If I could choose how people listened to my album, for the first half of the album I'd throw a pool party that looks like the Life is Strange vortex party (because I absolutely love the way water/indoor tiled spaces play with sound/create reverb). And then the second half of the album would happen, and suddenly you are alone in a field watching a pink sunset, there are no people around you, powerlines stretch as far as the eye can see. As the album wraps up you are stuck in a snow storm, you can barely see 3 meters in front of you. But it is incredibly beautiful and you aren't at all affected by the cold.
Realistically, I don't mind how people listen to it, as long as it brings some kind of comfort or genuine emotion.
Who are some artists that you are listening to right now/might have inspired some of the sounds on the record/inspired you to pick up production to begin with?
This is such a lame answer, but I typically don't listen to specific artists, I listen to my playlists. But I'd say the artists who show up the most on these playlists are Slowdive, Muse, Radiohead and Sonic Youth.
In terms of what influenced the album, it truly is those indescribable feelings like nostalgia, or a lucid dream, or the uncanny valley effect. The feeling of the bus ride home from school in the winter. The feeling of being a woman. The feeling of unwanted sexual advances. The feeling of being choked by an abusive boyfriend. Something I don't know how to explain, but I know how it sounds. Some artists who I think are incredible at capturing indescribable feelings are Elliott Smith, Grouper, Sparklehorse, Kurt Cobain, Adrianne Lenker and Billie Holiday.

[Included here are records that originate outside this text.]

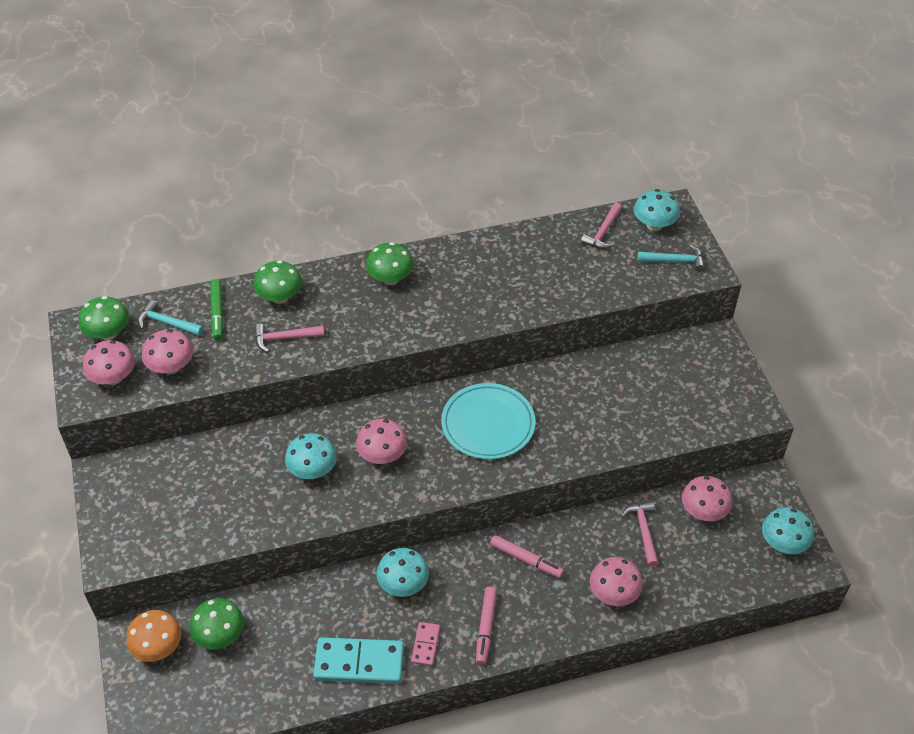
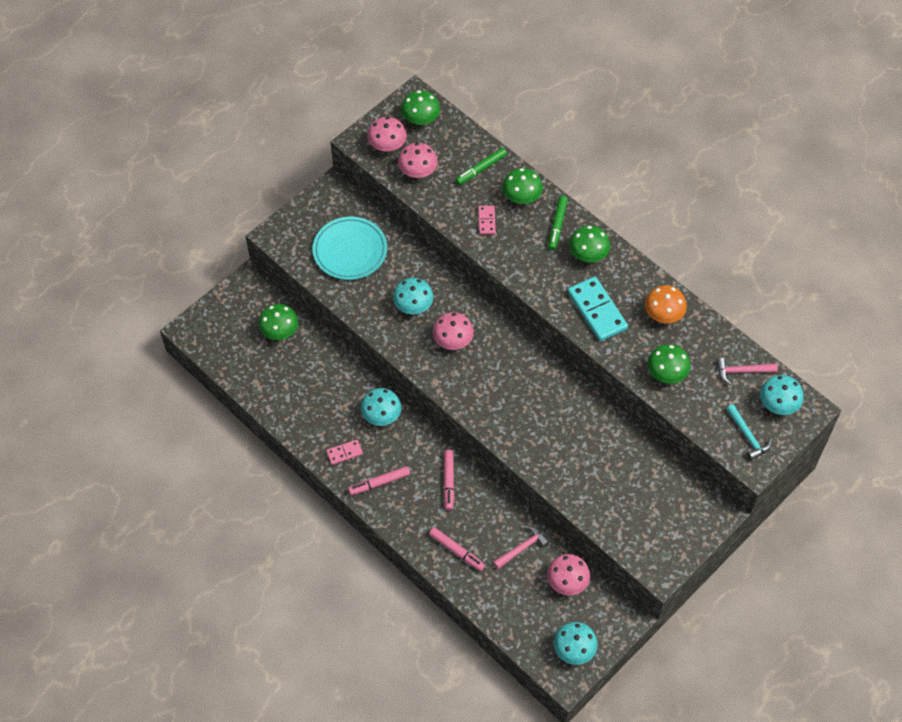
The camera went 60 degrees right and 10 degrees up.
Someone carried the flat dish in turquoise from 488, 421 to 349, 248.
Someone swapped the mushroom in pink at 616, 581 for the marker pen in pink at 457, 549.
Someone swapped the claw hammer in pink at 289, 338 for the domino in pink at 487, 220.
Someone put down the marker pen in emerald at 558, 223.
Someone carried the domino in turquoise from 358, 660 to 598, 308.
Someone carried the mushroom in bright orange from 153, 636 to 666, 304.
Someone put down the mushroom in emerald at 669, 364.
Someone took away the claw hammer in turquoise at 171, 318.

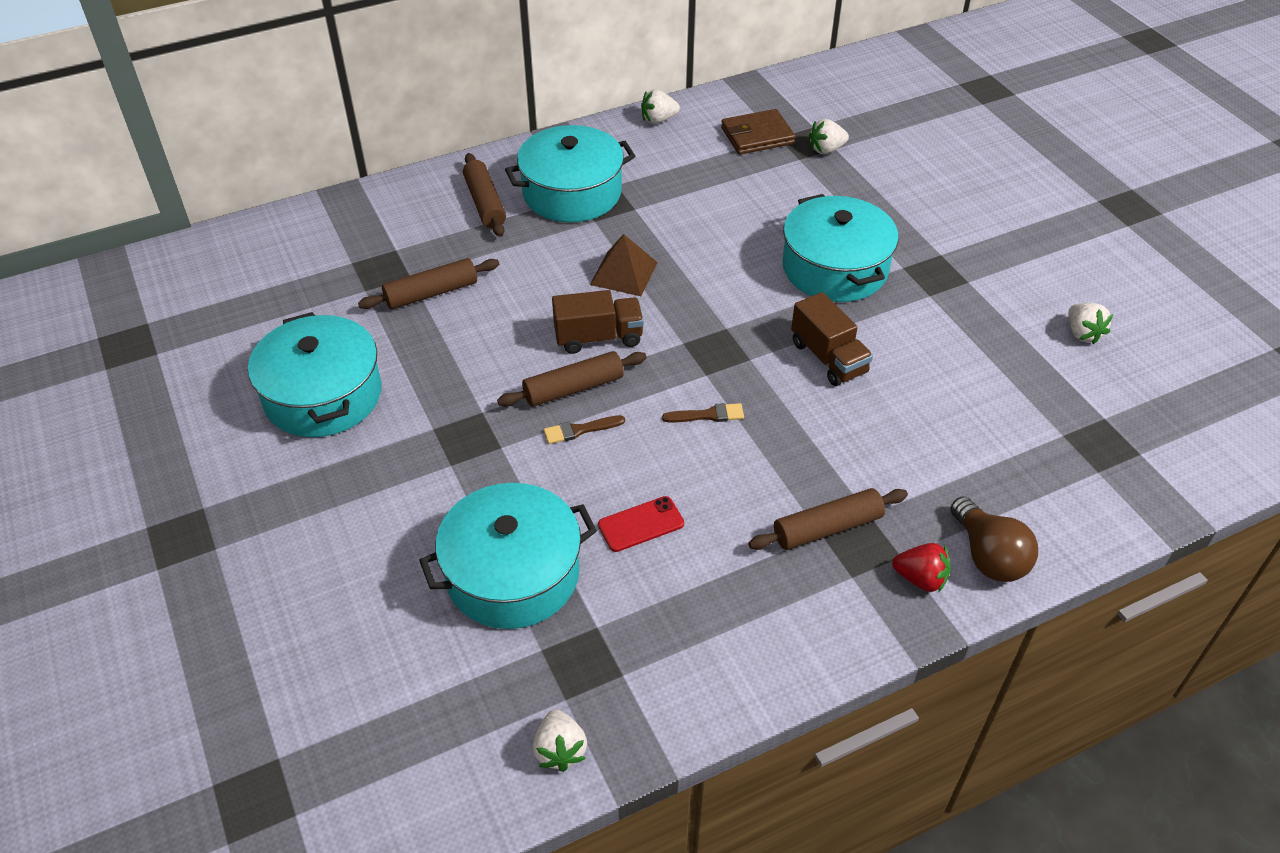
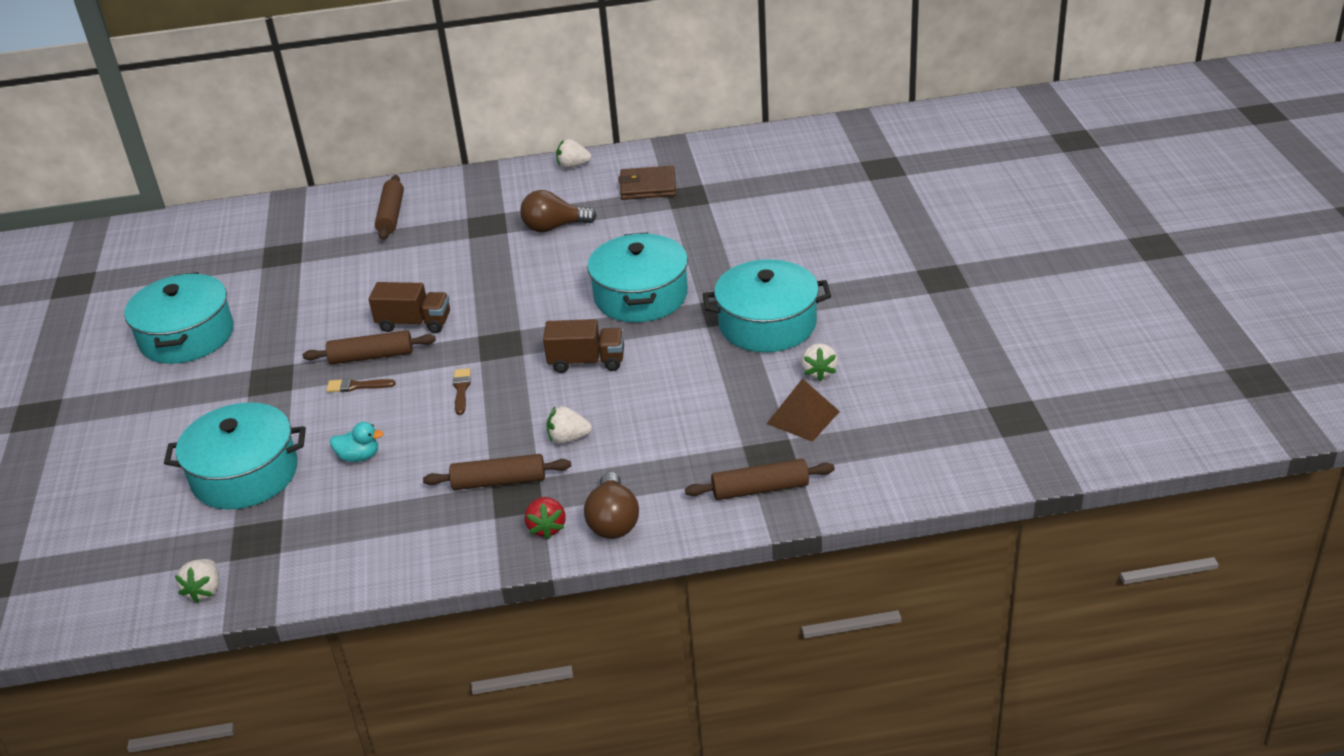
The camera went 20 degrees right and 10 degrees down.
Someone swapped the phone in red at 641, 524 for the rubber duck in turquoise at 356, 442.
Someone rotated the paint brush in brown at 703, 413 by 105 degrees counterclockwise.
Someone put down the light bulb in brown at 558, 211.
Someone rotated the toy strawberry in red at 921, 568 by 45 degrees clockwise.
Someone rotated the lorry in brown at 832, 339 by 75 degrees counterclockwise.
Someone carried the toy strawberry in snow-white from 829, 136 to 569, 425.
Someone carried the dough roller in brown from 428, 283 to 760, 479.
Someone carried the pot in turquoise from 570, 173 to 767, 305.
Someone carried the pyramid in brown from 624, 265 to 803, 410.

If we are talking about what lit the flame for my production journey, it was BTS! For context, I started writing songs as soon as I could hold a pencil, which, off topic, were weirdly very melancholic songs (there was one about my cat called 'You Are So Cute', but the lyrics were begging my cat not to leave me...I digress). When I was about 15, I declared that I was giving up on music forever because I was so anxious about sharing my work and performing, I tried to do singing lessons at this time but every time I tried to sing for my teacher I would sob. The poor woman would spend every lesson comforting me.
The way specifically Namjoon and Yoongi talked about writing and producing made me think it was the coolest thing ever, seriously, like it was a super power. I remember reading this story about how Yoongi had a panic attack in a bathroom before his first performance, and I remember thinking that maybe I could overcome my fears too. Funnily enough, I also had a panic attack in the bathroom before my first show with my *epic* band Wallflower in 2023. I also think being into K-pop and screamo around that age also influenced the importance of instrumentals to my budding producer brain, I couldn't understand the lyrics, but the emotions that came through were so potent that I didn't need them.
Once the release is here, what's next for Mieke? Can we expect any add-ons or fun visual tidbits in the near future?
I really want to make a game as an extension of this album eventually, so if someone is reading this in 10 years and I haven't done it yet, please send me a message and ask what the fuck went wrong.